To overcome weather and maintenance issues, the design team raised the new bridge 20 ft off the pontoons, allowing complete access to all bridge systems from below.

"We will be able to do 95% to 99% of the work on this structure from underneath," says Becher.

To help with maintenance, crews also built a complete facility, housed under the east approach of the bridge, into the hillside with direct access to both Lake Washington via a dock and the pontoons. The facility contains the command station for all bridge systems.

Concrete pontoon and anchors

The new bridge includes 77 total pontoons, 23 that make up the spine—21 longitudinal pontoons and two cross pontoons—and 54 flanker pontoons, smaller supplemental pontoons designed for stability and attached to the sides of the spine for extra buoyancy.

Each of the larger pontoons for a bridge 116 ft wide is 360 ft wide and weighs 11,100 tons. The design called for specialized high-strength marine concrete mixes with 7,500 psi.

Initial pontoons proved faulty, requiring on-the-lake fixes for the first wave, a plan that required more steel reinforcement.

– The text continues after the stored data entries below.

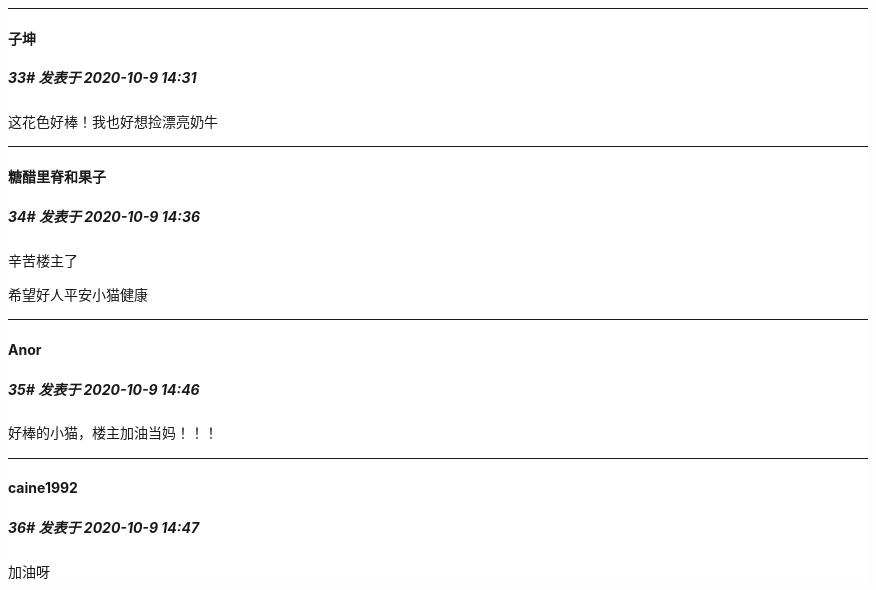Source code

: 





*****

####  子坤  
##### 33#       发表于 2020-10-9 14:31




这花色好棒！我也好想捡漂亮奶牛







*****

####  糖醋里脊和果子  
##### 34#       发表于 2020-10-9 14:36




辛苦楼主了

希望好人平安小猫健康







*****

####  Anor  
##### 35#       发表于 2020-10-9 14:46




好棒的小猫，楼主加油当妈！！！







*****

####  caine1992  
##### 36#       发表于 2020-10-9 14:47




加油呀







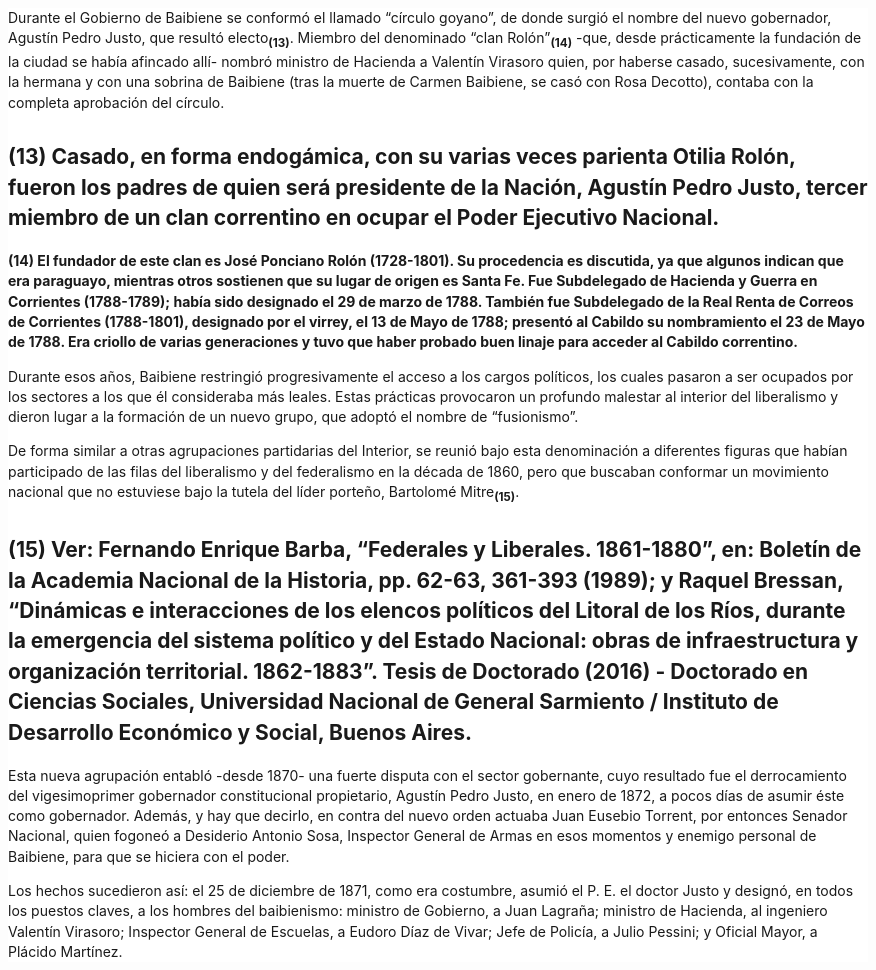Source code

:Durante el Gobierno de Baibiene se conformó el llamado “círculo goyano”, de donde surgió el nombre del nuevo gobernador, Agustín Pedro Justo, que resultó electo<sub><strong>(13)</strong></sub>. Miembro del denominado “clan Rolón”<sub><strong>(14)</strong></sub> -que, desde prácticamente la fundación de la ciudad se había afincado allí- nombró ministro de Hacienda a Valentín Virasoro quien, por haberse casado, sucesivamente, con la hermana y con una sobrina de Baibiene (tras la muerte de Carmen Baibiene, se casó con Rosa Decotto), contaba con la completa aprobación del círculo.

## **(13) Casado, en forma endogámica, con su varias veces parienta Otilia Rolón, fueron los padres de quien será presidente de la Nación, Agustín Pedro Justo, tercer miembro de un clan correntino en ocupar el Poder Ejecutivo Nacional.**  
**(14) El fundador de este clan es José Ponciano Rolón (1728-1801). Su procedencia es discutida, ya que algunos indican que era paraguayo, mientras otros sostienen que su lugar de origen es Santa Fe. Fue Subdelegado de Hacienda y Guerra en Corrientes (1788-1789); había sido designado el 29 de marzo de 1788. También fue Subdelegado de la Real Renta de Correos de Corrientes (1788-1801), designado por el virrey, el 13 de Mayo de 1788; presentó al Cabildo su nombramiento el 23 de Mayo de 1788. Era criollo de varias generaciones y tuvo que haber probado buen linaje para acceder al Cabildo correntino.**

Durante esos años, Baibiene restringió progresivamente el acceso a los cargos políticos, los cuales pasaron a ser ocupados por los sectores a los que él consideraba más leales. Estas prácticas provocaron un profundo malestar al interior del liberalismo y dieron lugar a la formación de un nuevo grupo, que adoptó el nombre de “fusionismo”.

De forma similar a otras agrupaciones partidarias del Interior, se reunió bajo esta denominación a diferentes figuras que habían participado de las filas del liberalismo y del federalismo en la década de 1860, pero que buscaban conformar un movimiento nacional que no estuviese bajo la tutela del líder porteño, Bartolomé Mitre<sub><strong>(15)</strong></sub>.

## **(15) Ver: Fernando Enrique Barba, “Federales y Liberales. 1861-1880”, en: Boletín de la Academia Nacional de la Historia, pp. 62-63, 361-393 (1989); y Raquel Bressan, “Dinámicas e interacciones de los elencos políticos del Litoral de los Ríos, durante la emergencia del sistema político y del Estado Nacional: obras de infraestructura y organización territorial. 1862-1883”. Tesis de Doctorado (2016) - Doctorado en Ciencias Sociales, Universidad Nacional de General Sarmiento / Instituto de Desarrollo Económico y Social, Buenos Aires.**

Esta nueva agrupación entabló -desde 1870- una fuerte disputa con el sector gobernante, cuyo resultado fue el derrocamiento del vigesimoprimer gobernador constitucional propietario, Agustín Pedro Justo, en enero de 1872, a pocos días de asumir éste como gobernador. Además, y hay que decirlo, en contra del nuevo orden actuaba Juan Eusebio Torrent, por entonces Senador Nacional, quien fogoneó a Desiderio Antonio Sosa, Inspector General de Armas en esos momentos y enemigo personal de Baibiene, para que se hiciera con el poder.

Los hechos sucedieron así: el 25 de diciembre de 1871, como era costumbre, asumió el P. E. el doctor Justo y designó, en todos los puestos claves, a los hombres del baibienismo: ministro de Gobierno, a Juan Lagraña; ministro de Hacienda, al ingeniero Valentín Virasoro; Inspector General de Escuelas, a Eudoro Díaz de Vivar; Jefe de Policía, a Julio Pessini; y Oficial Mayor, a Plácido Martínez.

Once on the lake, though, the pontoons needed a bridge deck. KGM brought in a 24-barge derrick crane, the largest that would fit through the locks, to transition the cast-in-place concrete deck and steel girders, with pieces weighing 100 tons, all the way across the width of the bridge. Access to the new bridge comes from the north only.

"The pontoons were designed to maximize what could get through the locks; the barge was limited by the size of the locks," says Becher. "You always have that limiting factor. It limits what you can build and the equipment you can use."

To hold the pontoons in place, KGM used a concrete-mixing site it created on the north end of the lake in Kenmore, Wash., to build anchors. The gravity anchors, the size of a two-story house, are basically giant hollow concrete boxes measuring 40 ft by 40 ft by 23 ft. The derrick picked them off a barge and helped sink them into the lake.